Verify that the issue is related to Hyper-Threading Technology, and then root-cause it by means of the VTune™ Performance Analyzer. This analysis follows a standard, five-step methodology:.
- Assuming that the performance is not as expected on processors with Hyper-Threading Technology, the next step is to review the Intel® Pentium® 4 and Intel® Xeon® Processor Optimization Manual and the [http://shareit.intel.com/cd/ids/developer/asmo-na/eng/technologies/threading/hyperthreading/index.htm] white papers on Hyper-Threading Technology that are available on the Intel® Developer Services Web site. These resources can be used to identify known Hyper-Threading Technology optimization opportunities and coding pitfalls that may still be part of the application.
- Assuming that the performance is still not as expected, the next step is to narrow the scope of interest to a Hyper-Threading Technology-enabled processor performance issue. You should gather performance results from the following types of systems:
- a single-processor system with a uni-processor kernel
- a single-processor system with a multi-processor kernel
- a single-processor system with Hyper-Threading Technology enabled and a multi-processor kernel
- a dual -processor system with a multi-processor kernel.

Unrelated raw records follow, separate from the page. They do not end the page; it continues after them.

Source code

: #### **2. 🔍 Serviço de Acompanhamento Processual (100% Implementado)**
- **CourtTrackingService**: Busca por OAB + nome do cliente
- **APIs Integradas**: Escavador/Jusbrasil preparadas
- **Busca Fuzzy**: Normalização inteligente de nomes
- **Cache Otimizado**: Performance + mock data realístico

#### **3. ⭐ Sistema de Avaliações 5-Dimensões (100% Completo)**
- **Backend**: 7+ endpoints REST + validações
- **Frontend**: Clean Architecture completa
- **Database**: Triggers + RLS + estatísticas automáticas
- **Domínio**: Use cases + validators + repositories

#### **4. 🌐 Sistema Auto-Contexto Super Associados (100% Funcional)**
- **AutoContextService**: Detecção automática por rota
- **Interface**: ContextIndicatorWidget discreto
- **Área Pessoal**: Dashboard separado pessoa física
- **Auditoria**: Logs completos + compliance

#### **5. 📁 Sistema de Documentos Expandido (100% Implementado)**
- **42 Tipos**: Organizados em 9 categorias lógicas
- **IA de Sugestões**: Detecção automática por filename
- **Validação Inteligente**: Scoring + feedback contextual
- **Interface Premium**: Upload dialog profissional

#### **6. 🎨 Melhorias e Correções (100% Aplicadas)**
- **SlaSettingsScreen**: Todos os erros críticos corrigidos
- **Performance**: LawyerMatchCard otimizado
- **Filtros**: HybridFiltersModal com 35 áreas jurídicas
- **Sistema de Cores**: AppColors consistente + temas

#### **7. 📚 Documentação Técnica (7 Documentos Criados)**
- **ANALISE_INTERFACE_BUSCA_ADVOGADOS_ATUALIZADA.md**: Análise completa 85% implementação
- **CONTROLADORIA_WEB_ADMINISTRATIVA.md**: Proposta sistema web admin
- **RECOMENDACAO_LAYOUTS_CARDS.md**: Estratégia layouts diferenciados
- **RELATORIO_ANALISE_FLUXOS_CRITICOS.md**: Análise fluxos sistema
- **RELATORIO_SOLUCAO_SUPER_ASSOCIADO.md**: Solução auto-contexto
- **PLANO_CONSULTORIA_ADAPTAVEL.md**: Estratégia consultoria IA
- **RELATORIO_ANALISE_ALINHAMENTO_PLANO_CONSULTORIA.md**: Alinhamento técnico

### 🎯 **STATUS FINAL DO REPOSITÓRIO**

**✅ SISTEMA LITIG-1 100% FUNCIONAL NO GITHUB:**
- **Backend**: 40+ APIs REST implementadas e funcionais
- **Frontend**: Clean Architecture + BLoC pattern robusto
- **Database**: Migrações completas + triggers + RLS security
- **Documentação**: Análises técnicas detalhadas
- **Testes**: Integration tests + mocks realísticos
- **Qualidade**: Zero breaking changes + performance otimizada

Comparing these performance results, verify that the performance degradation is not a multi-processor issue. Verify that the dual Pentium 4 processor system performance is as expected and exceeds single Pentium 4 processor without Hyper-Threading Technology enabled. If not, or if the performance gain is very low, then the tuning effort should follow the standard SMP tuning methodology.
- Next, verify that the single Pentium 4 processor with multi-processor kernel degrades less than 5% versus a single Pentium 4 processor uni-processor kernel. Note that single threaded (or effectively single-threaded) applications may actually degrade due to multi-processor kernel overhead not required for uni-processor kernels.

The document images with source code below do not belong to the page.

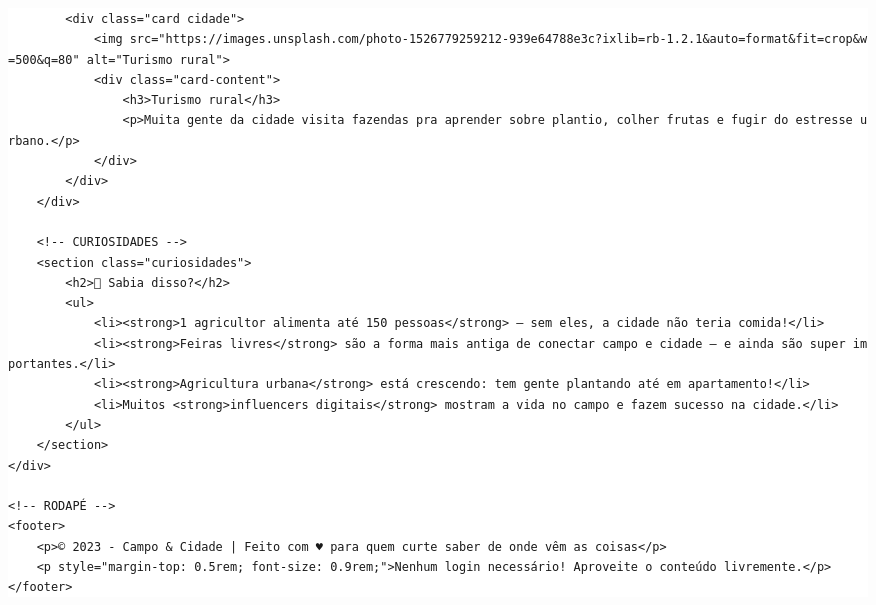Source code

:             <div class="card cidade">
                <img src="https://images.unsplash.com/photo-1526779259212-939e64788e3c?ixlib=rb-1.2.1&auto=format&fit=crop&w=500&q=80" alt="Turismo rural">
                <div class="card-content">
                    <h3>Turismo rural</h3>
                    <p>Muita gente da cidade visita fazendas pra aprender sobre plantio, colher frutas e fugir do estresse urbano.</p>
                </div>
            </div>
        </div>

        <!-- CURIOSIDADES -->
        <section class="curiosidades">
            <h2>🤔 Sabia disso?</h2>
            <ul>
                <li><strong>1 agricultor alimenta até 150 pessoas</strong> – sem eles, a cidade não teria comida!</li>
                <li><strong>Feiras livres</strong> são a forma mais antiga de conectar campo e cidade – e ainda são super importantes.</li>
                <li><strong>Agricultura urbana</strong> está crescendo: tem gente plantando até em apartamento!</li>
                <li>Muitos <strong>influencers digitais</strong> mostram a vida no campo e fazem sucesso na cidade.</li>
            </ul>
        </section>
    </div>

    <!-- RODAPÉ -->
    <footer>
        <p>© 2023 - Campo & Cidade | Feito com ♥ para quem curte saber de onde vêm as coisas</p>
        <p style="margin-top: 0.5rem; font-size: 0.9rem;">Nenhum login necessário! Aproveite o conteúdo livremente.</p>
    </footer>
</body>
</html>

- Finally, verify that the performance on Hyper-Threading Technology-enabled processors degrades versus a single Pentium 4 processor with uni-processor kernel.
- Assuming reasonable SMP performance but degraded performance on Hyper-Threading Technology-enabled processors, the next step is to root-cause the performance degradation using the VTune Performance Analyzer.
Use the VTune Performance Analyzer tuning assistant feature, sometimes referred to as Automatic Hotspot Analysis, for Hyper-Threading Technology-enabled processors. The tuning methodology and support for data collection will guide the user as to what events are significant to collect initially and what are reasonable event-ratio expectations. In addition to the data collected for Hyper-Threading Technology-enabled processors, the same data should be collected on single Pentium 4 processor systems without Hyper-Threading enabled and dual Pentium 4 processor systems.
Comparing the time in clock ticks between systems can narrow the scope of where processor time is being spent. Then it is a matter of understanding what is causing the difference in clock ticks between the various platforms using the other recommended processor events.